Para continuar na linha dos clássicos, aqui vai a minha tradução de uma das novelas do Decameron, do Boccaccio, feita para um trabalho de uma matéria de tradução da faculdade:
Kikibio e o grou
Vivia em Florença um nobre cidadão chamado Senhor Conrado, generoso com todos, e que, como bom cavalheiro, gostava muito de cães e de pássaros, para não falar das suas obras de maior importância. Um dia, nos arredores de Peretola, ele apanhou com o falcão um belo grou e, achando-o jovem e gordo, mandou-o a um de seus habilidosos cozinheiros, que se chamava Kikibio, com a ordem de assá-lo com muito cuidado e servi-lo no jantar.
Kikibio pegou o pássaro e começou logo a cozinhá-lo; quando o prato estava quase pronto, começou a se espalhar um cheiro de dar água na boca. Nesse momento passou por ali uma moça do bairro, que se chamava Bruninha, e por quem o bom Kikibio era muito apaixonado. Ela entrou na cozinha e, sentindo o cheiro do grou e vendo-o no fogo, começou a pedir a Kikibio que lhe desse uma coxa.
- Não – respondeu Kikibio – realmente não posso.
Dona Bruninha ficou muito ressentida e por fim disse:
- Juro por Deus que se você não me der uma coxa não olho mais no seu rosto.
E assim continuaram brigando, até que Kikibio, para não vê-la irritada, cortou uma coxa do grou e deu à garota. O grou foi levado assim, sem uma coxa, à mesa de Conrado, que havia convidado um amigo. Conrado, muito espantado, mandou chamar Kikibio e lhe perguntou o que havia acontecido com a outra coxa do grou. O esperto homem respondeu depressa:
- Senhor, os grous têm apenas uma coxa e uma perna.
- Como diabos têm só uma coxa e uma perna? – perguntou Conrado – E por acaso esse é o primeiro grou que eu vejo?

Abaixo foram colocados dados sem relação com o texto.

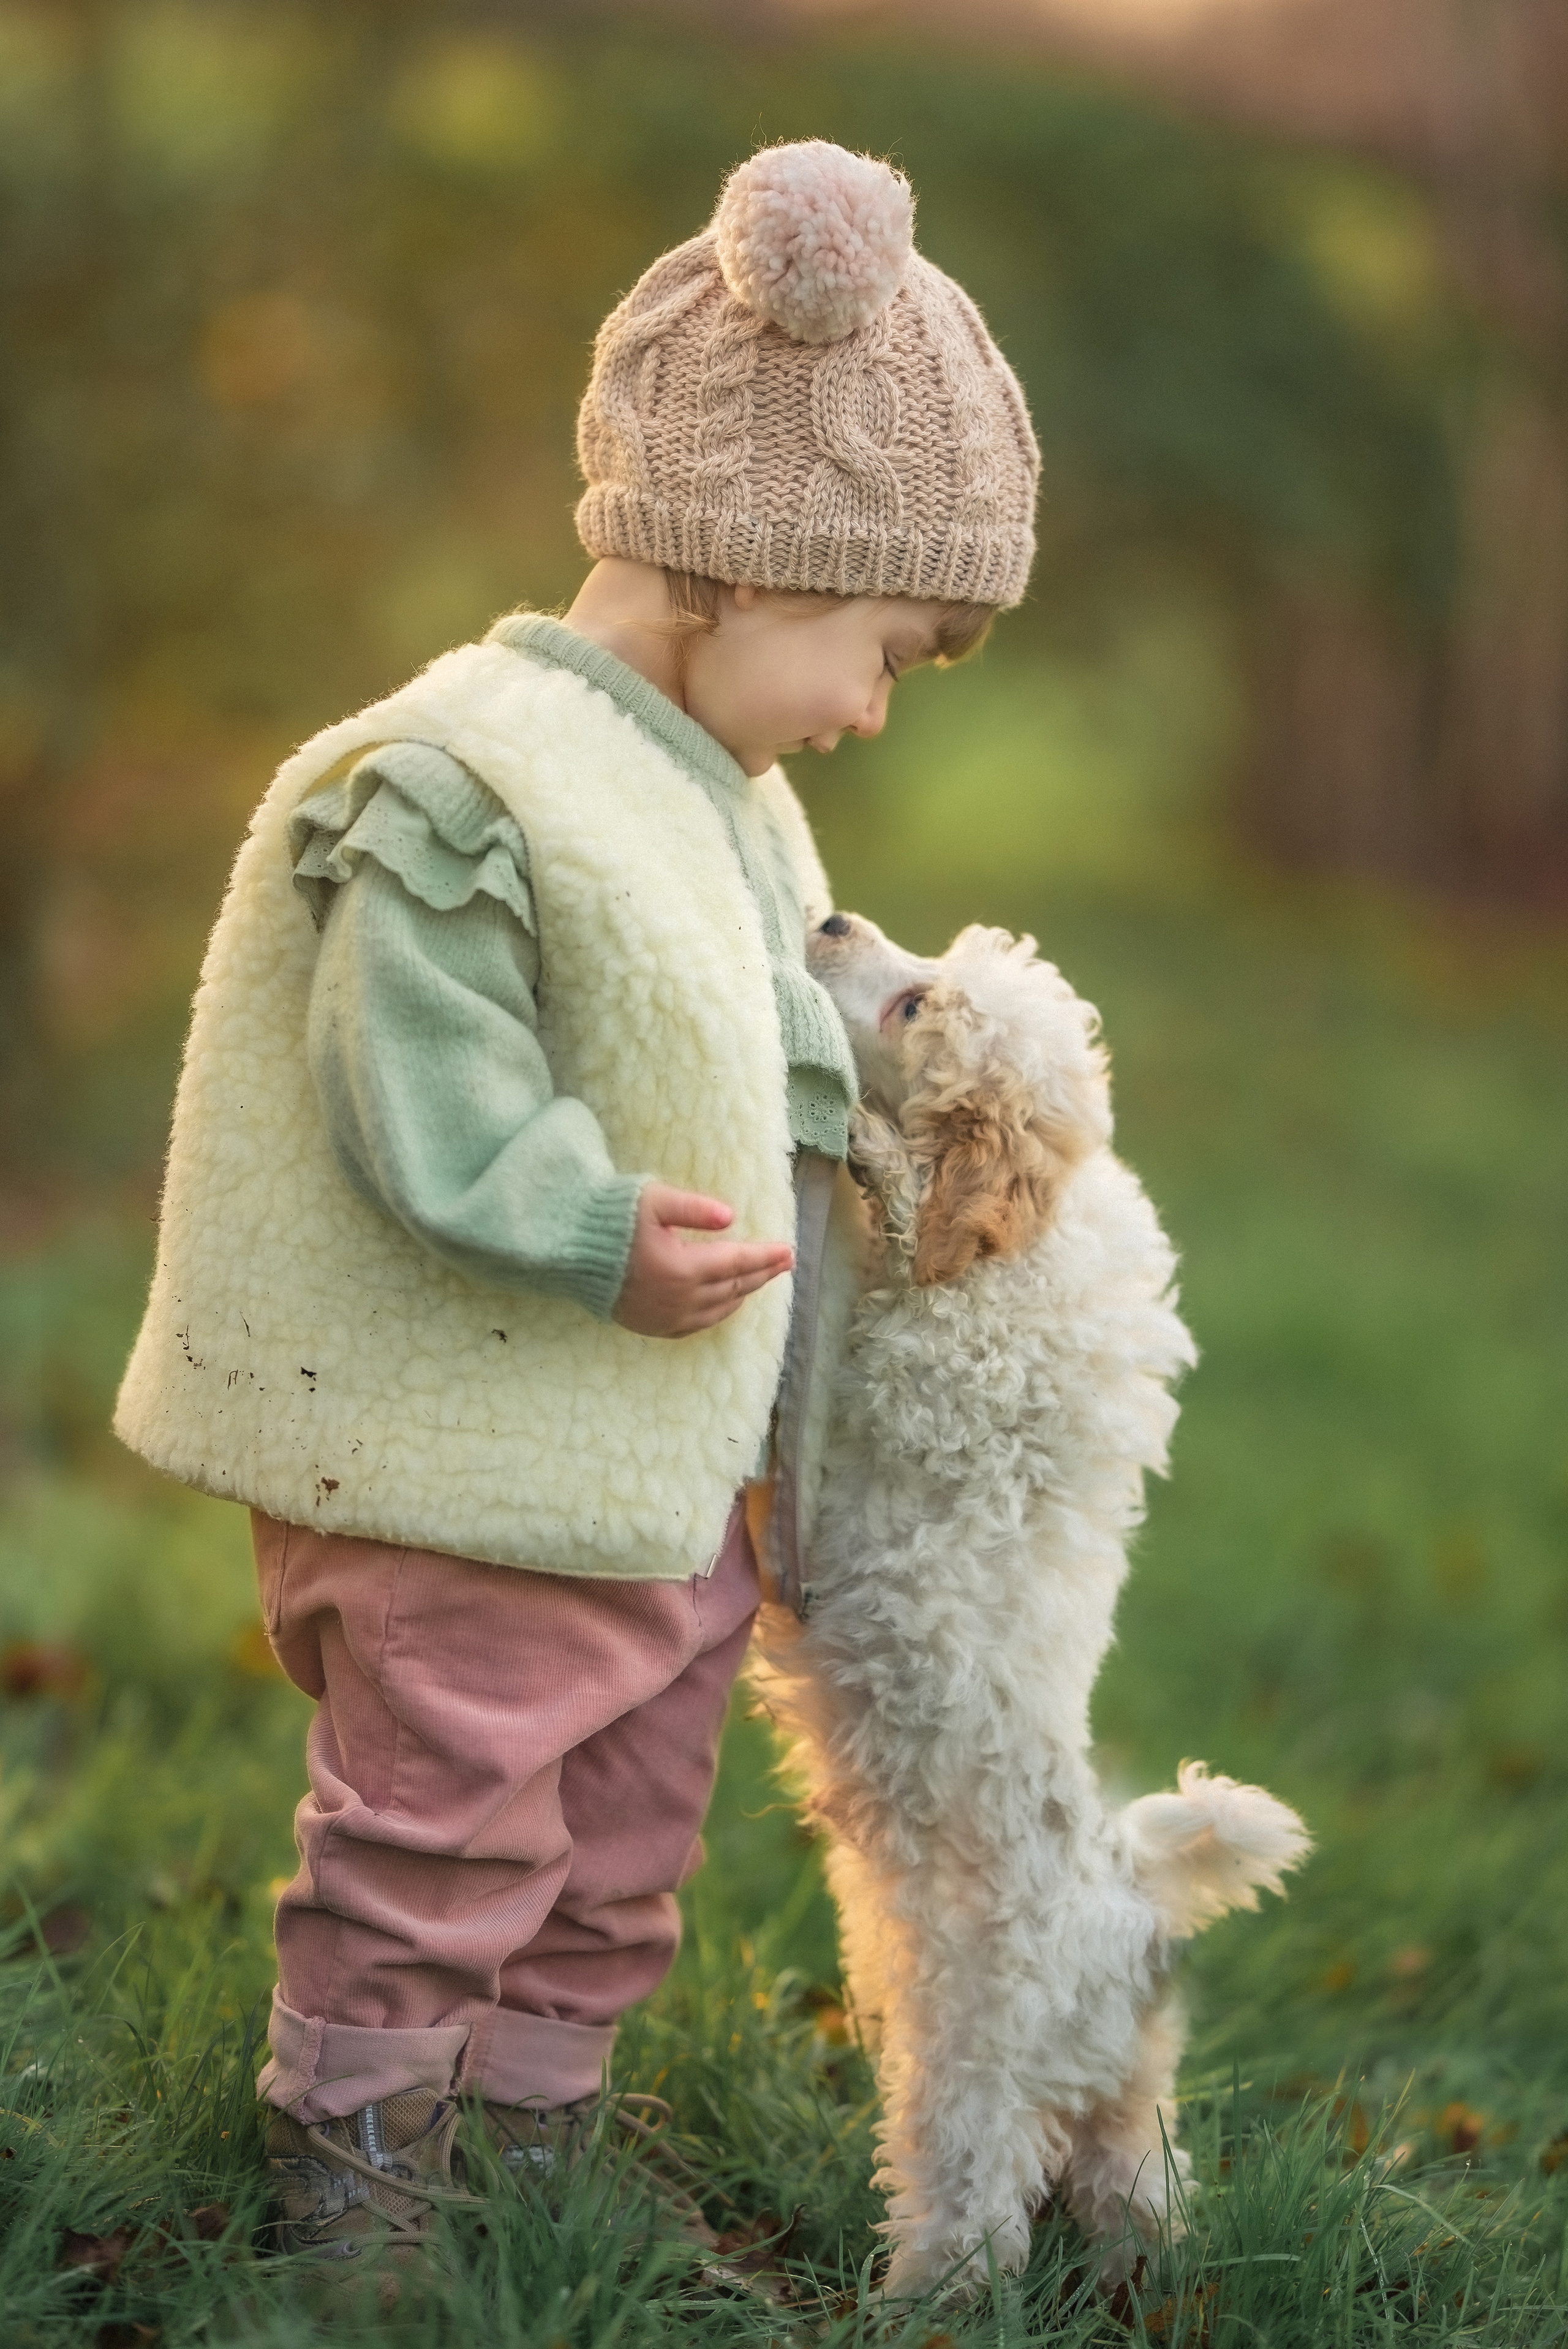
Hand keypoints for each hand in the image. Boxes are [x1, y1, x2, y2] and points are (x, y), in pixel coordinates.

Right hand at [613, 1184, 793, 1337]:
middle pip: (733, 1287)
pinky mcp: (649, 1325)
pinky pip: (694, 1326)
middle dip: (761, 1274)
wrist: (567, 1251)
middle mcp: (679, 1298)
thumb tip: (729, 1216)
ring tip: (759, 1280)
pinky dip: (717, 1314)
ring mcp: (664, 1316)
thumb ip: (693, 1208)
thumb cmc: (610, 1219)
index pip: (737, 1262)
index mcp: (683, 1267)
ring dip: (742, 1294)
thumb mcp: (652, 1201)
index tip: (788, 1252)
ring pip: (718, 1309)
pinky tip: (724, 1305)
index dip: (765, 1257)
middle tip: (784, 1264)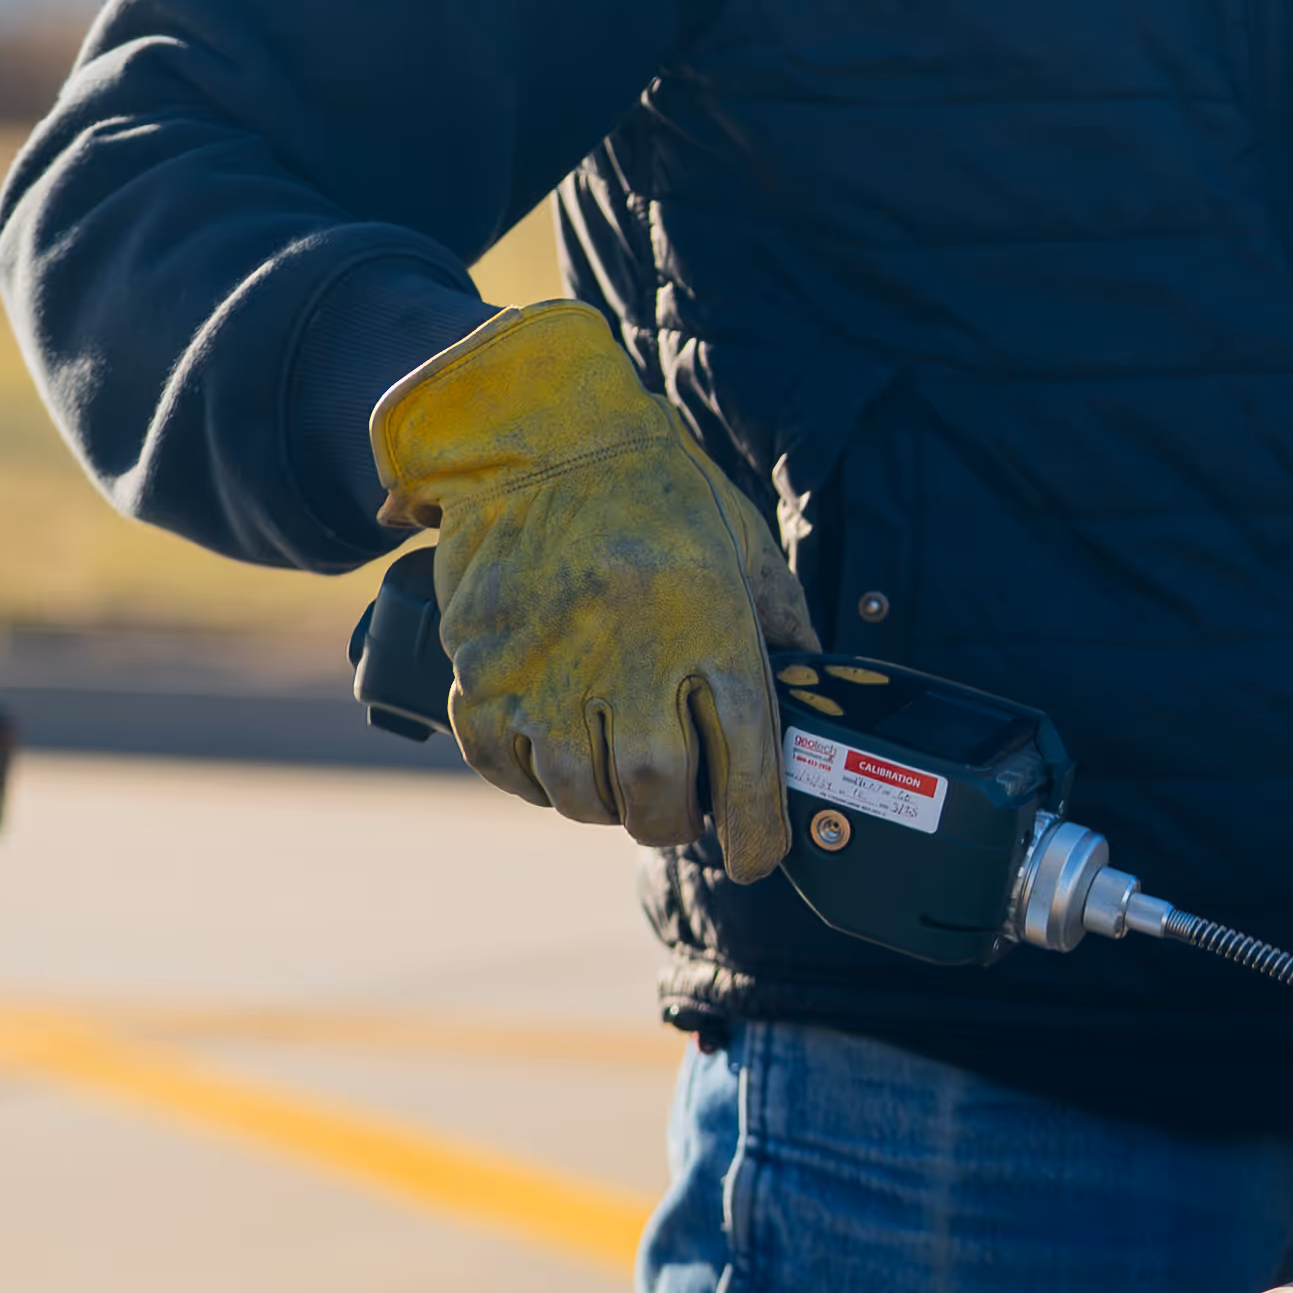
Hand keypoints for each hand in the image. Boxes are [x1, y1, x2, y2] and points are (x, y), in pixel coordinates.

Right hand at [370, 301, 819, 877]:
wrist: (539, 436)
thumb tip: (813, 696)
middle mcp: (626, 654)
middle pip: (654, 798)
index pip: (746, 760)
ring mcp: (543, 668)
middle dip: (673, 824)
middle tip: (680, 811)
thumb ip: (781, 624)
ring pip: (577, 796)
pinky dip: (534, 781)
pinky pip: (504, 768)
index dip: (757, 828)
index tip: (758, 855)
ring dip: (604, 804)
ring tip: (618, 776)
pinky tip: (557, 757)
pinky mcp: (479, 671)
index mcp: (706, 622)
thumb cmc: (653, 491)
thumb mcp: (740, 545)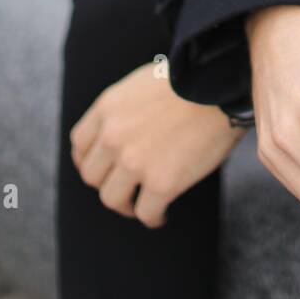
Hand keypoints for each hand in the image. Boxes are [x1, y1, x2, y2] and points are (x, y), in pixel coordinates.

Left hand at [69, 62, 246, 226]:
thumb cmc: (190, 80)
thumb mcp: (141, 84)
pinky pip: (146, 213)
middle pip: (91, 175)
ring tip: (140, 205)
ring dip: (126, 205)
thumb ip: (123, 108)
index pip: (80, 144)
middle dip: (106, 183)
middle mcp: (113, 136)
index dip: (88, 160)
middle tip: (124, 188)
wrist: (220, 85)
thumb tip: (121, 130)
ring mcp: (134, 162)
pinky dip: (153, 218)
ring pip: (112, 199)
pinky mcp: (161, 183)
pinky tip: (162, 215)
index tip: (103, 167)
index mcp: (107, 108)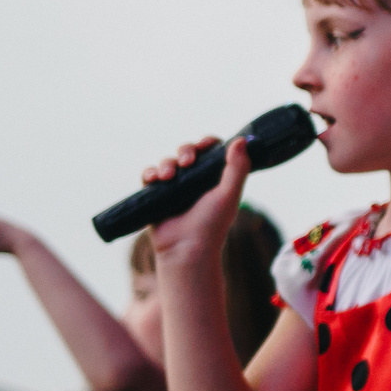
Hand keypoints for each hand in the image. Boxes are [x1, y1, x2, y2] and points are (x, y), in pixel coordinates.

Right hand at [139, 136, 247, 267]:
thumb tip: (241, 140)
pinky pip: (149, 176)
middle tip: (186, 161)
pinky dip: (149, 173)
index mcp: (215, 178)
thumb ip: (238, 168)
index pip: (211, 151)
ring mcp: (175, 188)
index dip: (207, 143)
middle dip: (185, 150)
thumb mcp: (229, 194)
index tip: (204, 145)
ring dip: (166, 163)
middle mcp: (195, 181)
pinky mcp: (156, 196)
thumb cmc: (211, 224)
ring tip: (167, 176)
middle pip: (188, 151)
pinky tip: (153, 178)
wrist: (185, 250)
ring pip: (167, 162)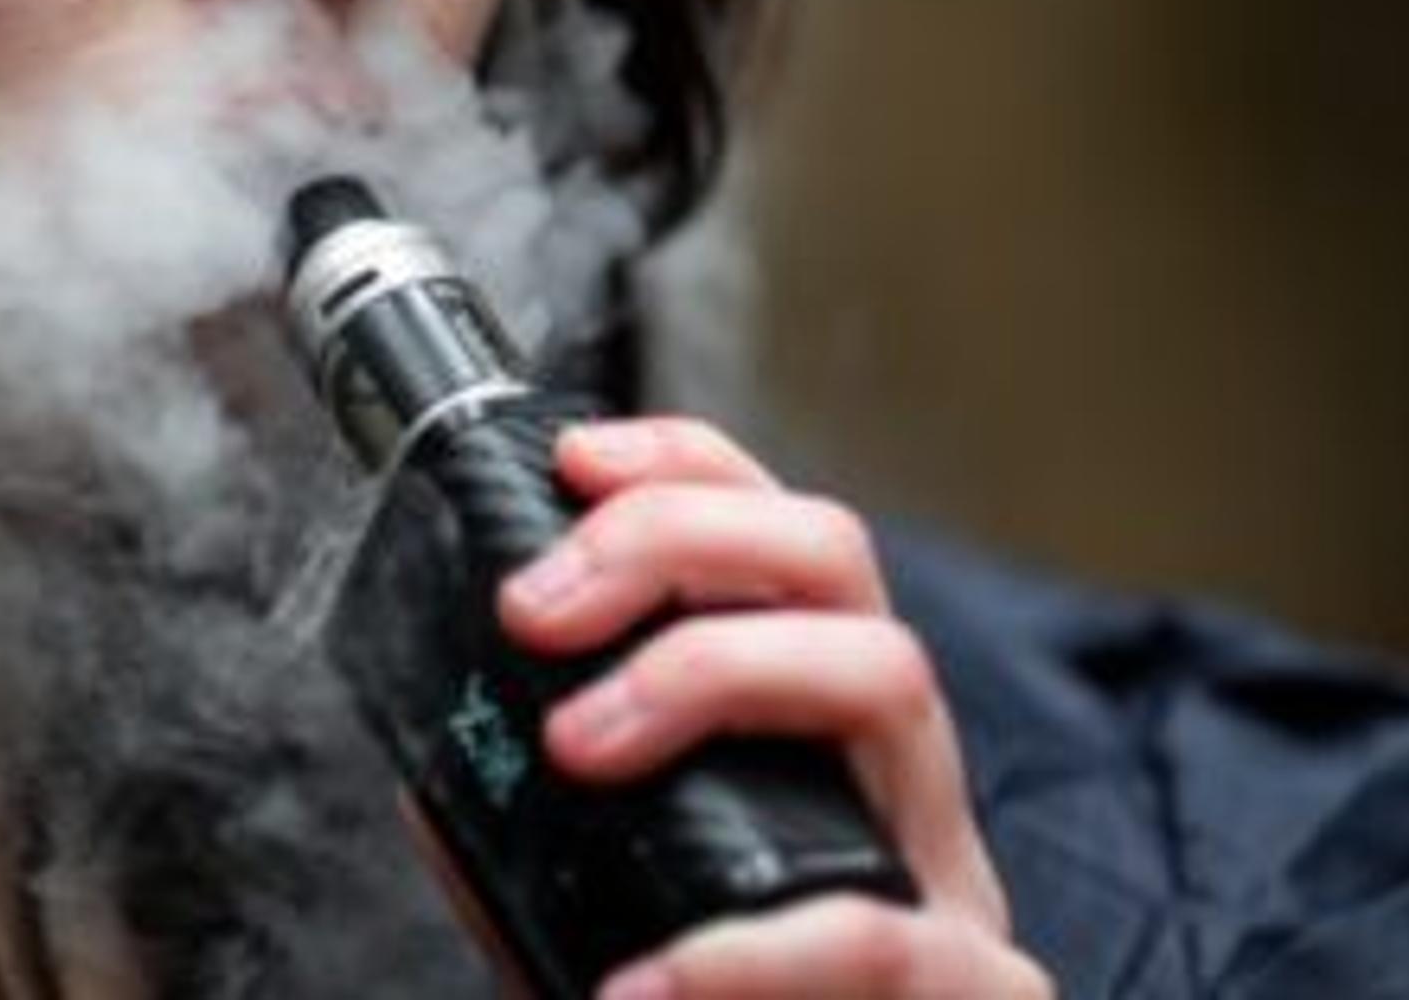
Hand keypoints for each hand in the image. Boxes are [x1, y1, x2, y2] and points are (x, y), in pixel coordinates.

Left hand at [494, 416, 1052, 999]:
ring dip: (717, 669)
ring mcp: (950, 881)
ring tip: (579, 746)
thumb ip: (536, 864)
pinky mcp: (976, 993)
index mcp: (818, 753)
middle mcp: (893, 788)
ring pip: (887, 677)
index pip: (780, 540)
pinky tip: (649, 985)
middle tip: (540, 610)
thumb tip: (431, 783)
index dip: (688, 467)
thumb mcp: (613, 935)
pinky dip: (751, 948)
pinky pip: (877, 933)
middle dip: (682, 541)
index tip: (570, 462)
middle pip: (839, 562)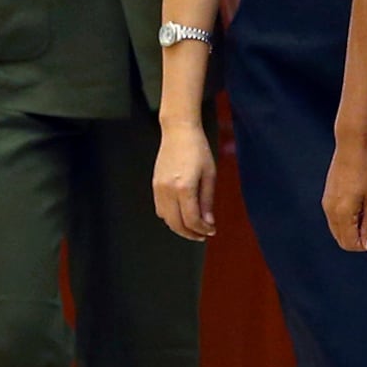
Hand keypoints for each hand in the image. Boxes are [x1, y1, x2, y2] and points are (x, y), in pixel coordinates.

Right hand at [152, 121, 216, 240]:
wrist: (179, 132)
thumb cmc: (198, 149)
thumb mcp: (209, 174)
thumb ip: (207, 200)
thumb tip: (208, 222)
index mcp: (184, 187)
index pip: (191, 220)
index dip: (202, 229)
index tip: (211, 231)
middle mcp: (168, 190)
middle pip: (176, 224)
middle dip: (190, 233)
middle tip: (203, 235)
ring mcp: (158, 188)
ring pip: (166, 219)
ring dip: (179, 227)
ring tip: (194, 227)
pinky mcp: (155, 185)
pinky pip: (160, 209)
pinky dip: (170, 217)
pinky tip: (182, 215)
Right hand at [322, 138, 366, 251]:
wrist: (353, 145)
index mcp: (341, 214)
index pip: (349, 244)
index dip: (364, 245)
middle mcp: (330, 211)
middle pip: (341, 239)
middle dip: (358, 240)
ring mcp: (326, 203)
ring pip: (337, 230)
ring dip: (352, 230)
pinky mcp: (328, 196)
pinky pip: (335, 218)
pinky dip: (347, 221)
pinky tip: (360, 207)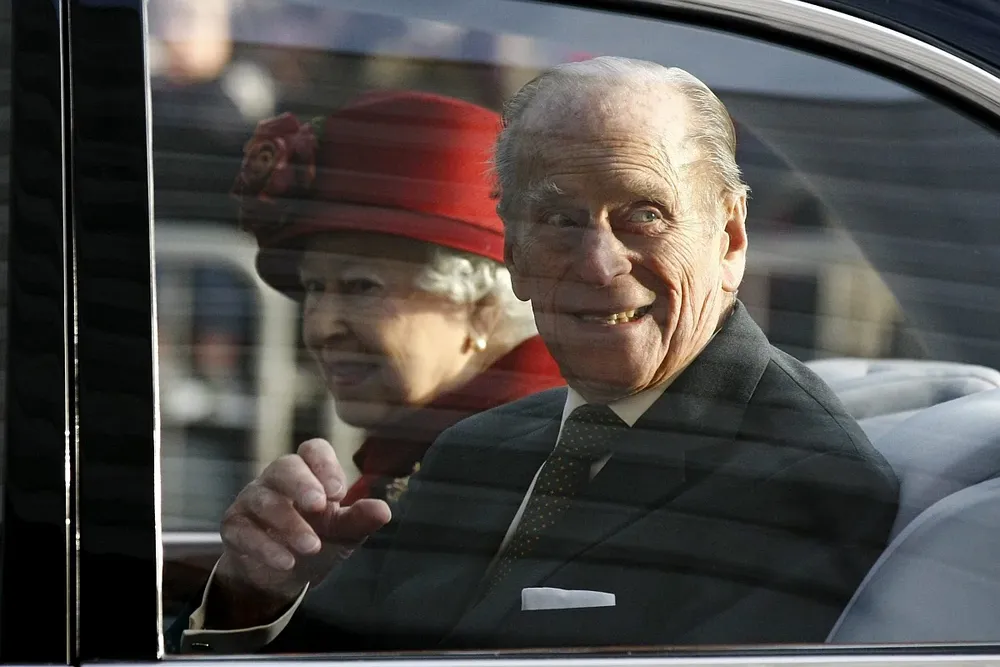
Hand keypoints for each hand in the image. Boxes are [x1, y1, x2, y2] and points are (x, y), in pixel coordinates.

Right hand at [211, 438, 390, 625]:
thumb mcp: (343, 533)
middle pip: (284, 467)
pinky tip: (286, 562)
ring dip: (289, 524)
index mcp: (308, 473)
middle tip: (320, 506)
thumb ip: (360, 519)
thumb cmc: (316, 541)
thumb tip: (384, 510)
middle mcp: (277, 480)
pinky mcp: (234, 526)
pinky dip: (266, 547)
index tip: (338, 492)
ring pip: (264, 500)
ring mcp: (251, 500)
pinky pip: (244, 530)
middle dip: (302, 485)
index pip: (313, 449)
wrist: (279, 576)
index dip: (324, 464)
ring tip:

- Senhor – insistiu Kikibio – é exatamente assim como eu falo. E posso lhe mostrar nos pássaros vivos quando quiser.
Conrado, para não ficar discutindo na frente de um convidado, resolveu cortar o assunto e concluiu:
- Está certo, amanhã de manhã veremos, e se for como você diz, ficarei feliz. Mas juro que, se for o contrário, cuidarei para que você leve uma sova de forma que não se esqueça de mim enquanto viver.
Naquela noite não se falou mais sobre o assunto, mas na manhã seguinte, logo após o nascer do sol, Conrado, cuja ira não tinha diminuído nem um pouco durante a noite, se levantou cheio de fúria e ordenou que selassem os cavalos. Depois fez Kikibio montar em um cavalo mirradinho e o conduziu através da margem de um rio até onde, ao nascer do dia, era possível encontrar grous.
- Agora veremos quem de nós mentiu ontem à noite – disse ameaçador.
Kikibio, vendo que Conrado estava ainda bastante irado, e que deveria provar a sua mentira, cavalgava cheio de medo atrás do seu senhor sem saber o que fazer. Daria no pé de bom grado se pudesse, mas, como infelizmente não podia, olhava ora para frente, ora para trás, ora para o lado, e em todo canto que surgia ele tinha a impressão de ver grous plantados sobre duas boas pernas.
Porém, ao chegar aos arredores do rio, viu antes dos outros nada menos que doze grous, todos sobre uma perna só, como costumam fazer quando dormem.
Apressou-se para mostrá-los a Conrado, dizendo:
- Senhor, pode ver muito bem que ontem à noite eu lhe disse a verdade. Os grous têm apenas uma coxa e apenas um pé: olha ali.
Conrado olhou os grous por um momento e respondeu:
- Espere, e te mostrarei que têm duas...
E, aproximando-se dos pássaros, gritou:
- Oh! Oh!
Com o grito os grous abaixaram o outro pé e, após alguns passos, fugiram. Então Conrado se voltou para Kikibio dizendo:
- O que você acha, malandro? Não parece que eles têm duas pernas?
Kikibio, quase desmaiando, sem saber mais em que mundo estava, respondeu:
- Sim senhor, mas o senhor não gritou “oh oh” para o grou de ontem à noite; se tivesse gritado assim ele teria mostrado a outra coxa e o outro pé como estes fizeram.
Conrado gostou tanto dessa resposta que toda a sua ira se transformou em riso e alegria, e disse:
- Tem razão, Kikibio, eu devia ter feito isso.
E Kikibio, com a sua resposta pronta, escapou do perigo e fez as pazes com o seu senhor.